The Colca Canyon has just been certified by experts 2 months ago(Sept 05) to reclaim back their title as the World's Deepest Canyon from Cotohuasi. Twice as deep as the Grand Canyon, the deepest point is at 4100m, much further away from the town of Chivay. Pronounced as "Chibai", I nearly burst into laughter when my guide proclaimed that he loves "Chivay" to the whole group in the bus. If only he knew what it meant in hokkien dialect....kekeke....

A good 4-5 hours drive from Arequipa, we arrived in Chivay for a late lunch and checked into a tiny hostal. At the main square, we met a very nice Peruana lady decked in this region's traditional sequinned garb, with a 30days old baby llama tied in a rucksack behind her back! The baby llama is called Hannah and she has the sweetest demeanour when we took her pictures, blinking once in a while and showing off her long lashes while pouting her lips! So adorable! I want a baby llama when I go back home!

The La Caldera hot spring was one of the cleanest and least smelly I've ever been to. Looking exactly like a swimming pool, we luxuriated in its warm nectar while enjoying the sunset, and nursing a delish pina colada at the same time. Life can't get any better than this....until we had to get out of the pool into the whipping cold, that is.

The next day was the highlight of the trip. Waking up at an ungodly hour of 5am, we headed towards the Cruz del Condor. Along the way, we stopped at some colonial towns and I simply cannot believe that there are groups of tradionally dressed up groups of kids dancing their traditional dance and twirling their colorful skirts away in front of the cathedral at 6.30am in the morning!!! A line of 5 ladies on the right posed with their decked out llamas and some with proud eagles spreading their wings for the world to snap away. For 1 sole at least. I got suckered into the whole touristy thing(these women gotta feed their kids, right?) and posed for a quick picture with the eagle and llama. Amazing how people shape their lives around tourist group tour schedules in this country. At 6.30am in the morning....geesh.....

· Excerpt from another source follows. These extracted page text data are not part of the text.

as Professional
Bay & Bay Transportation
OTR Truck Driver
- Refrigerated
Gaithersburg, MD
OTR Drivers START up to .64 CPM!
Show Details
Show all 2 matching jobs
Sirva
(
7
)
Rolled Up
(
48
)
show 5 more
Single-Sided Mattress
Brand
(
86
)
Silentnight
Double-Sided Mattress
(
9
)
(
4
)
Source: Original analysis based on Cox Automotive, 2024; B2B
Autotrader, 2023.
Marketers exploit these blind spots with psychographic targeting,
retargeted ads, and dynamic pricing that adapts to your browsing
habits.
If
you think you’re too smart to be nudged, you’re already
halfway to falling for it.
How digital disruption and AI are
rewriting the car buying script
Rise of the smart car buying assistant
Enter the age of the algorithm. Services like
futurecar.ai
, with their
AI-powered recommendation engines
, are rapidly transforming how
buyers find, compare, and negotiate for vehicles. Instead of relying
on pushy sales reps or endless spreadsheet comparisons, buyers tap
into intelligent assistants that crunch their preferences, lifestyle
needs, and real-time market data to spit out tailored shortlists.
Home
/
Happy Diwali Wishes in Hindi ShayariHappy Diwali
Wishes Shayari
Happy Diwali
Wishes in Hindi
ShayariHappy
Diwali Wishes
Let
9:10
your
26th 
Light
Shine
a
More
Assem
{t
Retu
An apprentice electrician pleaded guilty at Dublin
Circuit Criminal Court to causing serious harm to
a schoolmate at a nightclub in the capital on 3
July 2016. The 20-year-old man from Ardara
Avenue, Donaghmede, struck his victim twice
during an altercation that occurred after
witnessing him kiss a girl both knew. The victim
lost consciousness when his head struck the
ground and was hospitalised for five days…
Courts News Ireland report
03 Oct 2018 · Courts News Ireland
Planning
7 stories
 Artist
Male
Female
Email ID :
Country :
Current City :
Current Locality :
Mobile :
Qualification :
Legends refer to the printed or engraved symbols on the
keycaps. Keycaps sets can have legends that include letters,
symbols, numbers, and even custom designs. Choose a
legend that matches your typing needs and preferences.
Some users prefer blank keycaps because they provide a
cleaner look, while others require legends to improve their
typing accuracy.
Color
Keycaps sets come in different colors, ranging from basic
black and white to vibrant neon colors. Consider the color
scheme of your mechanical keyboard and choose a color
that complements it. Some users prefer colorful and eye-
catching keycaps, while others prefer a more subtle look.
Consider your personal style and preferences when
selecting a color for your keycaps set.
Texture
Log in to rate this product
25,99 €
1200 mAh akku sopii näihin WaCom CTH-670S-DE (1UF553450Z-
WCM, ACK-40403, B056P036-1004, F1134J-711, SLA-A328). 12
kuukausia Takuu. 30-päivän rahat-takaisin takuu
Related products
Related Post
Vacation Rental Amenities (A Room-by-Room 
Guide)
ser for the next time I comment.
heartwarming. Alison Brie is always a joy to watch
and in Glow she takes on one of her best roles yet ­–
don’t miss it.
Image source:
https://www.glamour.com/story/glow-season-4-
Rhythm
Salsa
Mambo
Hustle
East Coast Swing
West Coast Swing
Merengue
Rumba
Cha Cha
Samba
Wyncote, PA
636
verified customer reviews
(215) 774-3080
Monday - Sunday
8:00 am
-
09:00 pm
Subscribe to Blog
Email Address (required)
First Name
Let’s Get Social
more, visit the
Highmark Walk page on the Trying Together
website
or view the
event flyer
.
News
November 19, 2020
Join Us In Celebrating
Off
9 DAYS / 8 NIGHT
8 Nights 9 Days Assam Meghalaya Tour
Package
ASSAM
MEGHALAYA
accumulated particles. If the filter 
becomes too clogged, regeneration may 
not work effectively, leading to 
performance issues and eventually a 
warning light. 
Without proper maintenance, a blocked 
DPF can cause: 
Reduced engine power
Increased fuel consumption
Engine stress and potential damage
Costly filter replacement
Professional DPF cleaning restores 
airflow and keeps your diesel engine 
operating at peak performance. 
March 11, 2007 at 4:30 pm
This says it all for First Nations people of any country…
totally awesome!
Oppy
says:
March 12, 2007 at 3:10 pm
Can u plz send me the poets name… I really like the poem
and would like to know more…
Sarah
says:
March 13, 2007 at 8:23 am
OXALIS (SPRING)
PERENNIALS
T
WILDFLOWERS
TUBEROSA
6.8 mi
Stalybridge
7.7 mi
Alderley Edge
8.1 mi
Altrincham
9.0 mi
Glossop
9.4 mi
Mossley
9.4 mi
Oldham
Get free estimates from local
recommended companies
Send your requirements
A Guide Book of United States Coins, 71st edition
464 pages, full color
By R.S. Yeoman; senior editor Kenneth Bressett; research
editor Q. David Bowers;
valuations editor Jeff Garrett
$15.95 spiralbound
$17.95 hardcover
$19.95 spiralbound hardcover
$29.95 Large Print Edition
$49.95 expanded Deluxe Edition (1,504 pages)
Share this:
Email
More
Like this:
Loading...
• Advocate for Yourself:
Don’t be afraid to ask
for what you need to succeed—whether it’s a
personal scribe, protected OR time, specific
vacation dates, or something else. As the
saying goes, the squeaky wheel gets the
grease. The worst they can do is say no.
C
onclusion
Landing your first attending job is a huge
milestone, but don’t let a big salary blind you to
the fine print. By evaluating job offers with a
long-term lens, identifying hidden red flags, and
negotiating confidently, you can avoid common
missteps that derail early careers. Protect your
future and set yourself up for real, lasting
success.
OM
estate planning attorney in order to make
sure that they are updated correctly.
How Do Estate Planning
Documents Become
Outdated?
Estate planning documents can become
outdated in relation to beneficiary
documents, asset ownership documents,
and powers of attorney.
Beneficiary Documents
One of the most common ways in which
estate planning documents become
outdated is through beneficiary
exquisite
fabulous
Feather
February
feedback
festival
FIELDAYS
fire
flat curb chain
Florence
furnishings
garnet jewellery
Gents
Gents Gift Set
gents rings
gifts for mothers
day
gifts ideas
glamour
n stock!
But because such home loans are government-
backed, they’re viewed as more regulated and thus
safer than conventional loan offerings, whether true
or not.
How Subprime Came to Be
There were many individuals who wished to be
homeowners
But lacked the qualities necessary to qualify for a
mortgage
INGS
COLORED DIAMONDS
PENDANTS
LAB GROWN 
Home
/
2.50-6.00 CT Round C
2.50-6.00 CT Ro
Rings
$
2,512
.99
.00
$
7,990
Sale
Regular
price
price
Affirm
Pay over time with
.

After the 101st mirador stop of spectacular views over looking the valleys, volcanos, canyons and rivers, we finally arrived at the Condor Cross. We waited from 8am till about 8.45am before the entire family of condos turned up in strength. The young condor about 3m in wing span was a dull brown and didn't look good in my pictures. When the adult pair of condors in its majestic white and black spread their wings to the full glory of 3.5m across and started to circle up the canyon with the hot air circulation, I knew this was the moment we have been waiting for. I almost worried that some over enthusiastic photographers might lean too far out and fall off the cliff. There are almost 200-300 tourists all eager for a look at the gracious birds and hoping they will swoop over their heads in close proximity. Some are perched precariously on rocks and rough stone surfaces...with no safety measure, of course. There are security officers decked in a horrendous green jacket to warn tourists if they are over the borders or limits of the cliffs.

With great companionship(I got a quick lesson on Poland, its food, its history and their people) from the Poles and great weather, this trip made me feel so glad to be back in Peru.

On to Nazca lines and some sand boarding next!